Çıkarılan metin:
==*==
Kürdistan´da Êzîdîlik Yada Êzîdî Olmak!
Diyar AYDIN
Êzîdîlik, uygarlığın beşiği Mezopotamya'da kurulmuş, dünyada ilk olarak tek tanrı varlığını kabul eden ilk dindir.
Êzîdîlik, dünyanın en eski en köklü dinidir.
Êzîdîlik dininin kökeni Mani, yada Zerdüşt dininın çok öncesine dayanır.
Êzîdîlik, tek tanrı varlığını kabul ederken, Zerdeşt dini, iki tanrı varlığına inanır.
Dolayısıyla Êzîdîlik ve Zerdüştlük aynı katogoride değerlendirmek, dahası Êzîdîliği Zerdüşt dinine bağlamak Êzîdî inancına haksızlık olur.
Bu nedenle Êzdîliği, diğer dinlerden ayrı değerlendirmek, ayrı görmek gerekir.
Bazı çevreler, Êzîdîliği Zerdüşt dinine bağlamak, yada Zerdüşt dininin davamı olarak görmek gayreti içerisindedirler. Bu da Êzîdî dinini saptırmak demektir. Oysa Êzîdîlik, Zerdüştlüğün çok önceli olan bir dindir.
Bu çevreler, Êzîdî dini üzerinde büyük oyunlar oynamaktadırlar.
==*==
Kayıt alıntıları:
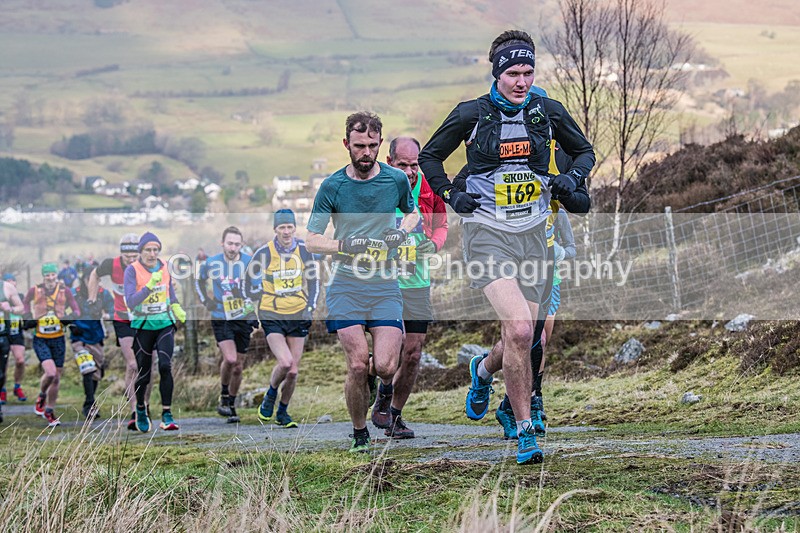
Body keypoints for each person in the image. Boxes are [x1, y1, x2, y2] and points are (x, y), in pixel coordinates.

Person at [418, 30, 594, 464]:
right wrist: (450, 195)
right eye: (513, 72)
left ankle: (481, 370)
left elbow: (585, 151)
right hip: (487, 233)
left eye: (528, 72)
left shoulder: (547, 111)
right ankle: (524, 430)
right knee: (518, 329)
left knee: (529, 334)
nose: (521, 80)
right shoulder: (471, 114)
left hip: (534, 234)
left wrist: (570, 180)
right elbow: (429, 157)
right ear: (497, 73)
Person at [306, 111, 419, 453]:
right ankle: (359, 433)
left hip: (384, 283)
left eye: (372, 145)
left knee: (385, 366)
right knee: (358, 363)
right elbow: (311, 240)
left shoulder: (397, 180)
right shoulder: (332, 186)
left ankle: (377, 390)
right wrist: (343, 244)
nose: (366, 152)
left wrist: (400, 232)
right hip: (346, 285)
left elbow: (413, 214)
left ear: (380, 144)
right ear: (347, 145)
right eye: (359, 146)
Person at [378, 137, 449, 439]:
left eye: (414, 165)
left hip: (417, 282)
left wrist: (433, 243)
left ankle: (394, 413)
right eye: (402, 165)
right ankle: (381, 388)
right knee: (390, 352)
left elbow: (443, 223)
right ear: (390, 161)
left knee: (414, 353)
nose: (409, 171)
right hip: (384, 282)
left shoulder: (429, 187)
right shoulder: (377, 185)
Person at [246, 209, 320, 428]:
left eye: (290, 227)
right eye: (282, 227)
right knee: (285, 362)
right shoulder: (264, 252)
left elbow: (314, 282)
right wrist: (253, 306)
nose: (286, 231)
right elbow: (247, 282)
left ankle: (283, 412)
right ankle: (270, 395)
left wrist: (311, 306)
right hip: (272, 313)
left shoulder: (305, 251)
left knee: (294, 371)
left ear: (295, 228)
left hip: (297, 312)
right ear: (275, 229)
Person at [88, 233, 155, 430]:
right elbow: (94, 274)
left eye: (135, 255)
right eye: (127, 256)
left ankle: (145, 405)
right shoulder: (111, 264)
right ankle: (135, 411)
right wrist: (92, 298)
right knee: (133, 364)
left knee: (147, 366)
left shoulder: (149, 265)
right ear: (121, 254)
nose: (131, 259)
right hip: (123, 319)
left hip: (145, 319)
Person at [124, 232, 187, 432]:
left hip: (164, 324)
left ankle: (167, 414)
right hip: (143, 326)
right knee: (144, 372)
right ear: (140, 251)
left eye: (155, 249)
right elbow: (131, 301)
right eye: (148, 250)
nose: (152, 253)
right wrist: (149, 287)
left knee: (166, 366)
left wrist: (177, 307)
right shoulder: (132, 271)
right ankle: (141, 408)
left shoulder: (164, 267)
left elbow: (171, 293)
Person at [196, 226, 258, 424]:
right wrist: (206, 301)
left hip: (243, 317)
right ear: (222, 243)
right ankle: (223, 393)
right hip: (221, 316)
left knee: (239, 367)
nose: (233, 248)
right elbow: (198, 281)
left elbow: (259, 286)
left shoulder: (249, 262)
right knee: (230, 359)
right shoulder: (212, 263)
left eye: (237, 244)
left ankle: (230, 405)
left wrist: (251, 299)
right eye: (229, 243)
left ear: (242, 245)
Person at [22, 262, 81, 427]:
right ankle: (42, 395)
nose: (50, 277)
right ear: (43, 276)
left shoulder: (65, 290)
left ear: (57, 275)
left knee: (56, 378)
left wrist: (70, 318)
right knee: (50, 372)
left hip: (58, 338)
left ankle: (49, 411)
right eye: (47, 275)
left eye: (52, 274)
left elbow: (76, 310)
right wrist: (27, 316)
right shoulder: (35, 290)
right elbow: (26, 303)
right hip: (41, 337)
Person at [71, 269, 114, 419]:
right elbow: (62, 310)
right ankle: (90, 404)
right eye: (88, 279)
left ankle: (89, 401)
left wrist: (108, 315)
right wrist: (70, 323)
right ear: (83, 280)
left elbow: (112, 310)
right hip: (79, 338)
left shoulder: (104, 294)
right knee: (87, 368)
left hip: (96, 337)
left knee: (96, 373)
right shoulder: (74, 293)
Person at [0, 275, 25, 423]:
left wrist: (10, 308)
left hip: (4, 335)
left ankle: (12, 388)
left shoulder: (7, 288)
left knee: (1, 373)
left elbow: (21, 308)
==*==
Görev listesi:
A. Êzîdîlik metninin "Êzîdîlik dininin kökeni" sözcüklerini içeren yerinden başlayan ve "büyük oyunlar oynamaktadırlar." sözcüklerinden sonra biten bölümünü harfi harfine yeniden yazın.
B. Êzîdîlik metnine göre Zerdüşt dini kaç tanrının varlığına inanır?
Kayıtların bu işte hiçbir işlevi yoktur.

Görevlere göre yanıtlar:
A.
Êzîdîlik dininin kökeni Mani, yada Zerdüşt dininın çok öncesine dayanır.
Êzîdîlik, tek tanrı varlığını kabul ederken, Zerdeşt dini, iki tanrı varlığına inanır.
Dolayısıyla Êzîdîlik ve Zerdüştlük aynı katogoride değerlendirmek, dahası Êzîdîliği Zerdüşt dinine bağlamak Êzîdî inancına haksızlık olur.
Bu nedenle Êzdîliği, diğer dinlerden ayrı değerlendirmek, ayrı görmek gerekir.
Bazı çevreler, Êzîdîliği Zerdüşt dinine bağlamak, yada Zerdüşt dininin davamı olarak görmek gayreti içerisindedirler. Bu da Êzîdî dinini saptırmak demektir. Oysa Êzîdîlik, Zerdüştlüğün çok önceli olan bir dindir.
Bu çevreler, Êzîdî dini üzerinde büyük oyunlar oynamaktadırlar.

B. İki tanrının varlığına inanır.